Según la premisa de Annick Daniels2, los objetos olmecas que han sido ligados al juego, como yugos o palmas, presentan una iconografía con un fuerte simbolismo hacia la fertilidad y la tierra. La función ritual del juego de pelota entre los olmecas pareciera cumplir más una función de representar la fertilización de la tierra, de provocar la buena producción agrícola y lograr germinar las semillas. Hay una liga indisoluble que conecta la siembra y la cosecha del maíz —actividad que sustentó el esplendor de las culturas mesoamericanas— con el juego de pelota, haciendo que ambas sobrevivan hasta nuestros días y sean eje de nuestra cultura y alimentación.
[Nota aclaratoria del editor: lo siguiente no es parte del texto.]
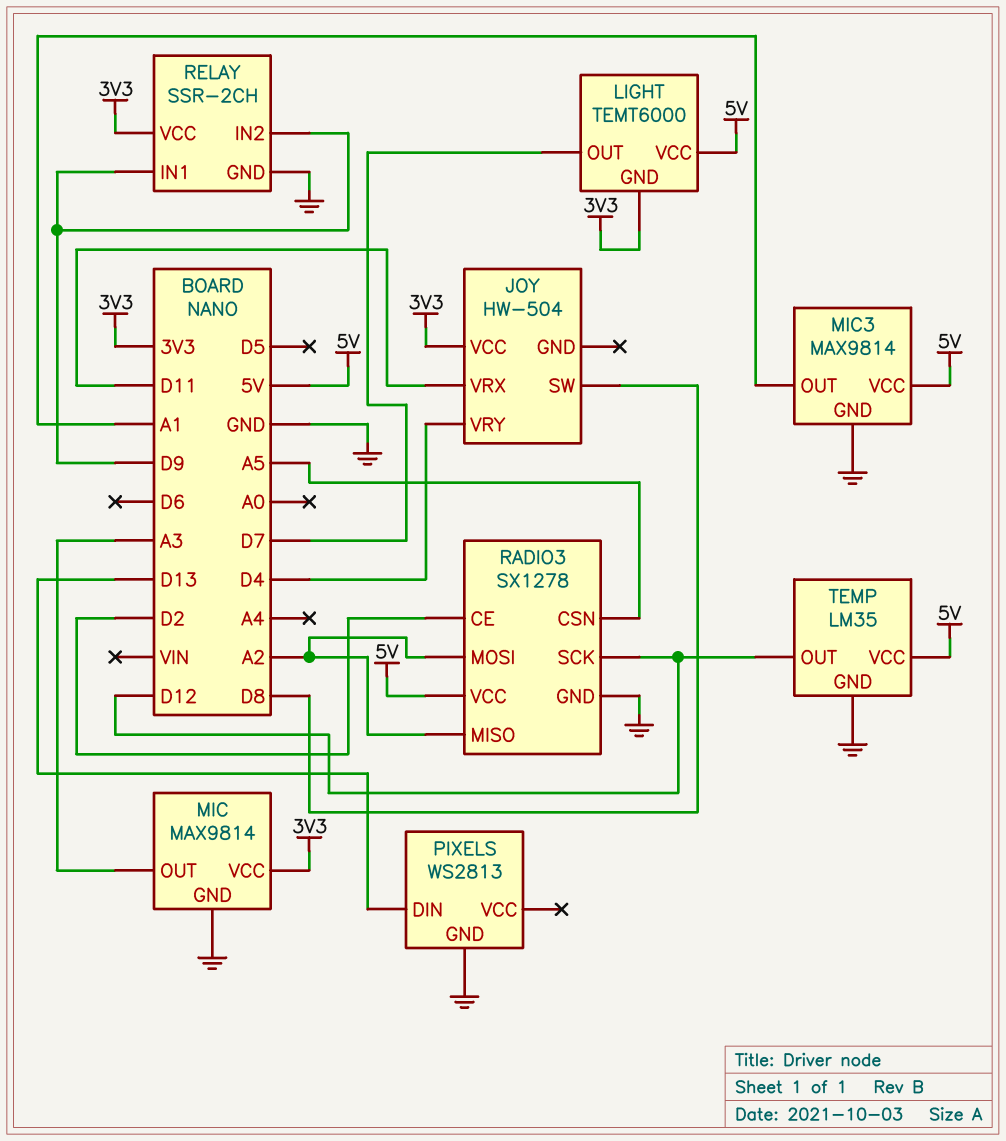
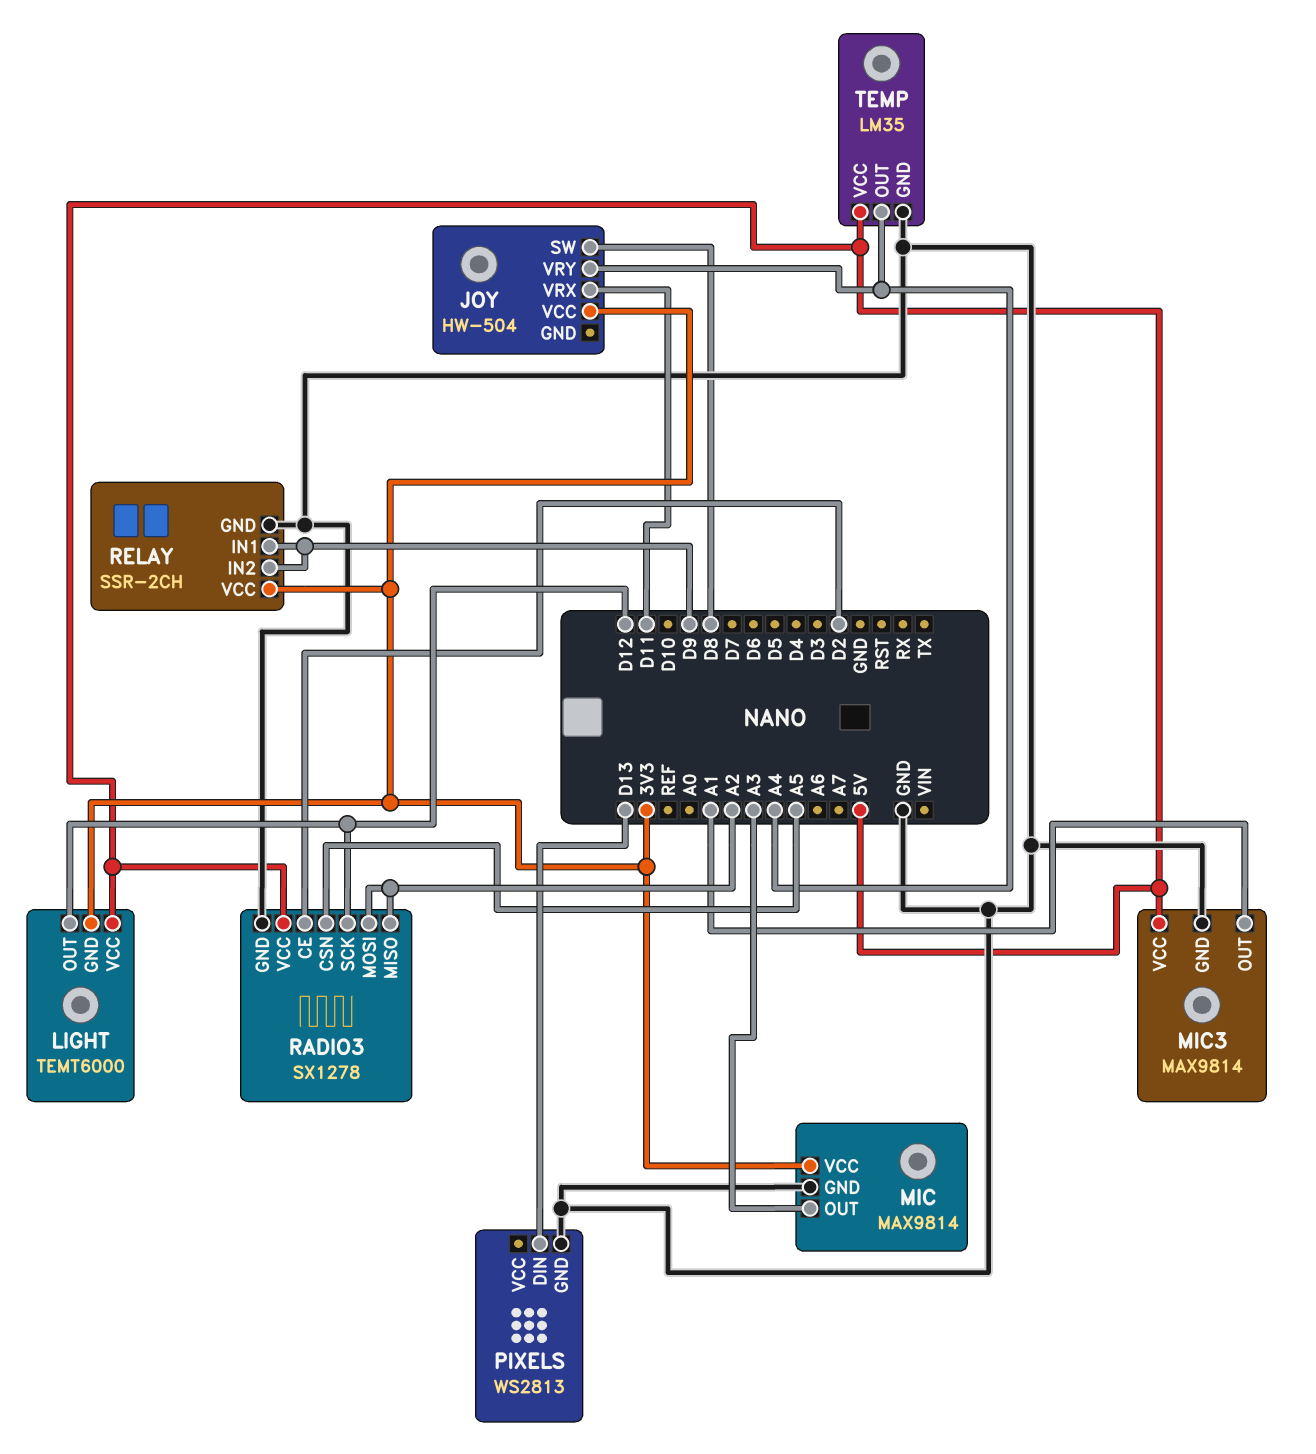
JOY pin VRY: D4 -> A4
LIGHT pin OUT: D7 -> D12
TEMP pin OUT: D12 -> A4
Los balones que presenta Rodrigo Ímaz tapizados de granos de maíz, irradian y condensan esta larga historia en la que el aspecto lúdico y ritual del juego mantiene una relación con el fruto sagrado de la planta del maíz, historia que atraviesa nuestra identidad cultural hasta hoy día. También las tortillas impresas como balones, que antes fueron pelotas de masa, expresan ese vínculo. Los balones reciclados de Ímaz ya no son macetas, sino metáforas de semillas de hule que se abren y germinan, granos de maíz que rompen su cutícula y crecen, derivan en la algarabía de la caña y las hojas, hasta volver a multiplicarse en semillas en la mazorca.

Entre la diversidad de plantas que presenta la instalación, en esta ocasión hay pelotas con plantas de hule y maíz, resumiendo la dualidad con el juego de pelota y el juego de la vida mediante el alimento. Esta instalación muta y se resignifica conforme al lugar y entorno en que se presenta. En una de sus sedes3, viajó hacia el pasado y mediante una actividad resignificó la calle de Guatemala en el corazón de la Ciudad de México: en el marco de la exposición, se convocó a un torneo de balompié sobre el antiguo juego de pelota mexica que formaba parte del complejo ritual de Templo Mayor y donde se dice que el mismo Moctezuma jugó una partida con Hernán Cortés como espectador, quizás en un intento desesperado por regresar el orden cósmico en el momento en que su imperio se desmoronaba frente al invasor.

La supervivencia de los juegos de pelota entre diversos pueblos indígenas y luego la adopción del futbol como uno de los deportes de mayor afición entre los mexicanos, muestran el arraigo del juego de pelota en sus diversas variantes mesoamericanas. Por eso Rodrigo Ímaz tras una metamorfosis a través del juego de pelota, reordena las letras de su apellido Ímaz con el anagrama Maíz, lo asienta en su acta de nacimiento con un gesto radical, es decir un cambio “de raíz”. Este documento falsificado nos recuerda que el desarrollo cultural de las grandes culturas de Mesoamérica se asienta en ese grano y por ello somos los hijos del maíz.

La agricultura permitió el desarrollo científico, la nixtamalización potenció los nutrientes del maíz antes de hacerlo masa y luego convertirse en tortilla; la vulcanización permitió la pelota de hule para el juego ritual que permitía a los hombres participar lúdicamente de la fertilidad de la tierra y los equilibrios cósmicos. La lucha actual del pueblo de México por la defensa de sus maíces nativos frente a los transgénicos es la defensa de esa larga y rica historia. Esta exposición reivindica esa lucha.

Para nosotros, artista y curador, colocar esta instalación en el Museo de Antropología de Xalapa, además del privilegio que nos representa entablar este diálogo con la civilización más antigua y base de muchos de los saberes y elementos constitutivos de las culturas prehispánicas que le siguieron (mayas, totonacas, teotihuacanos, zapotecas, mexicas, mixtecos, etc), también nos permite subrayar el inmenso aporte en términos artísticos de nuestros antepasados. El MAX no sólo es uno de los más importantes museos de antropología, arqueología e historia de México, sino que toda esa carga e información histórica está expresada y contenida en piezas de arte cuya valía lo constituyen como uno de los más importantes museos de escultura en piedra y barro del mundo, por lo que valdría la pena sugerir una lectura estrictamente estética de esta prodigiosa colección.